- **Page text**:
Berry is a home rule-class city in Harrison County, Kentucky, and Pendleton County, Kentucky in the United States. The city was formally incorporated by the state assembly in 1867 as "Berryville". It was renamed "Berry Station" two years later. As of the 2020 census, Berry had a population of 250.
==Geography==
Berry is located in northern Harrison County on the east bank of the South Fork of the Licking River. It is 13 mi north of Cynthiana, the Harrison County seat, and 19 mi southeast of Williamstown.

According to the United States Census Bureau, Berry has a total area of 0.66 km2, of which 2740 sqm, or 0.41%, are water.

==Demographics==

As of the census of 2000, there were 310 people, 101 households, and 82 families residing in the city. The population density was 1,142.8 PD/sqmi. There were 124 housing units at an average density of 457.1 /sqmi. The racial makeup of the city was 98.06% White, 1.29% Native American, and 0.65% from two or more races.

- **Available data**:
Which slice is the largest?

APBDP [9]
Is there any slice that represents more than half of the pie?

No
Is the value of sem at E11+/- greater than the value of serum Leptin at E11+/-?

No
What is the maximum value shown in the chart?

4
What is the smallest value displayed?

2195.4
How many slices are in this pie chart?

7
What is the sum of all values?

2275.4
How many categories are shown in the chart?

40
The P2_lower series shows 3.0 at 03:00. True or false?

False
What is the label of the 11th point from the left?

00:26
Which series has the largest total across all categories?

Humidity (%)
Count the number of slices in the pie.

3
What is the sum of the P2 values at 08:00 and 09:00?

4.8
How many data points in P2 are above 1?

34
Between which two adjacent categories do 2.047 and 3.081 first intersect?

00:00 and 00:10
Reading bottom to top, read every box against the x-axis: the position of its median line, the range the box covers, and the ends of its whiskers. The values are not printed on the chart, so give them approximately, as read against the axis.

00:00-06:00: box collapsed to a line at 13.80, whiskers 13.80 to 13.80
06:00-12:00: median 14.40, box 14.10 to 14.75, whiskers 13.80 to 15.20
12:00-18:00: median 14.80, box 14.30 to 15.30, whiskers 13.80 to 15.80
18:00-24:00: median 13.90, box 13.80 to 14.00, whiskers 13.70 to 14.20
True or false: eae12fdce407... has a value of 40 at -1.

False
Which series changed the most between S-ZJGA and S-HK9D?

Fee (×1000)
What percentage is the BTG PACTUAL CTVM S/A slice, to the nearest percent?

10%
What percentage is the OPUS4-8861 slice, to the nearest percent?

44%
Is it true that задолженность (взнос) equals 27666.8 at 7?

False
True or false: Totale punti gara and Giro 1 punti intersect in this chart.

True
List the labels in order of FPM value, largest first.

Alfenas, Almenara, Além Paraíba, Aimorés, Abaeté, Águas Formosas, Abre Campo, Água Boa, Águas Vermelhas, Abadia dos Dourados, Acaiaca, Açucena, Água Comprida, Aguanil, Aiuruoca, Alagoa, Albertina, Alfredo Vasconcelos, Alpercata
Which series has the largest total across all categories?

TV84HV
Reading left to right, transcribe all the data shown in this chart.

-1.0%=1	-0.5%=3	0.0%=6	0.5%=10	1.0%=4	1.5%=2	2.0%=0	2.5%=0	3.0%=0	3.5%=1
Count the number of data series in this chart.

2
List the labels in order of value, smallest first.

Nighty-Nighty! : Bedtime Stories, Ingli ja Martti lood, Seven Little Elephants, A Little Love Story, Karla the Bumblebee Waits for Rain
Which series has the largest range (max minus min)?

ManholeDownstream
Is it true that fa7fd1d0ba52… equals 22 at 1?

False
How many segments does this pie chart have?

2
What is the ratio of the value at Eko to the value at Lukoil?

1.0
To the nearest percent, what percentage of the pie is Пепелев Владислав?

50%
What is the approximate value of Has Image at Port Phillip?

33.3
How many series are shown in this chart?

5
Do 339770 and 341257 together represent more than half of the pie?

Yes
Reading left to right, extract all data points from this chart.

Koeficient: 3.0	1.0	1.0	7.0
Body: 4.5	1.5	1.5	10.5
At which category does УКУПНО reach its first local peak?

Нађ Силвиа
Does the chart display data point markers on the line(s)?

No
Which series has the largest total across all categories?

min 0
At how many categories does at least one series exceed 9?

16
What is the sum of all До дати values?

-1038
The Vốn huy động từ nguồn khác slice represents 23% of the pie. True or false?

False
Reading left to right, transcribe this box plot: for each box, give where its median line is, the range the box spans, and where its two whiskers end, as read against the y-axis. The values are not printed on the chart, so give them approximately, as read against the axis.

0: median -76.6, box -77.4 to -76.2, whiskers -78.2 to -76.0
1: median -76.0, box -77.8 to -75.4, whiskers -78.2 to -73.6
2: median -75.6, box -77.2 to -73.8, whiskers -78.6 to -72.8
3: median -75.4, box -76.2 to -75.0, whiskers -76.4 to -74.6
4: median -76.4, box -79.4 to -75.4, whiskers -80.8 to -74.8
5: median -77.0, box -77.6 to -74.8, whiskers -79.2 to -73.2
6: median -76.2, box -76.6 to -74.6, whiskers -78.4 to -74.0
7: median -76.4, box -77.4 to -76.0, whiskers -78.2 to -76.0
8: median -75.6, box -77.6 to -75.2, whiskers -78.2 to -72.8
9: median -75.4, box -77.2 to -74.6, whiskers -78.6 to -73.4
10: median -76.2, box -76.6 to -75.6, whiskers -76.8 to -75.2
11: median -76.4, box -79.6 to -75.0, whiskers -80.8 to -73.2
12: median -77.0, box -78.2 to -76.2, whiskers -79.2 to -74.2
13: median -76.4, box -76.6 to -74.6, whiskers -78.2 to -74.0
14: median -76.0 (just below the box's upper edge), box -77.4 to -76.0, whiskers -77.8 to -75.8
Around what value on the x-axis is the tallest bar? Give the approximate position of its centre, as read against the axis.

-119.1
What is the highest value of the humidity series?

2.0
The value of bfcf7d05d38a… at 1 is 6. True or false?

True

- **What you are asked to do**: Write out the stretch of the Berry, Kentucky text from "As of the census" through "or more races.", keeping its wording unchanged.

- **Answer section**:
As of the census of 2000, there were 310 people, 101 households, and 82 families residing in the city. The population density was 1,142.8 PD/sqmi. There were 124 housing units at an average density of 457.1 /sqmi. The racial makeup of the city was 98.06% White, 1.29% Native American, and 0.65% from two or more races.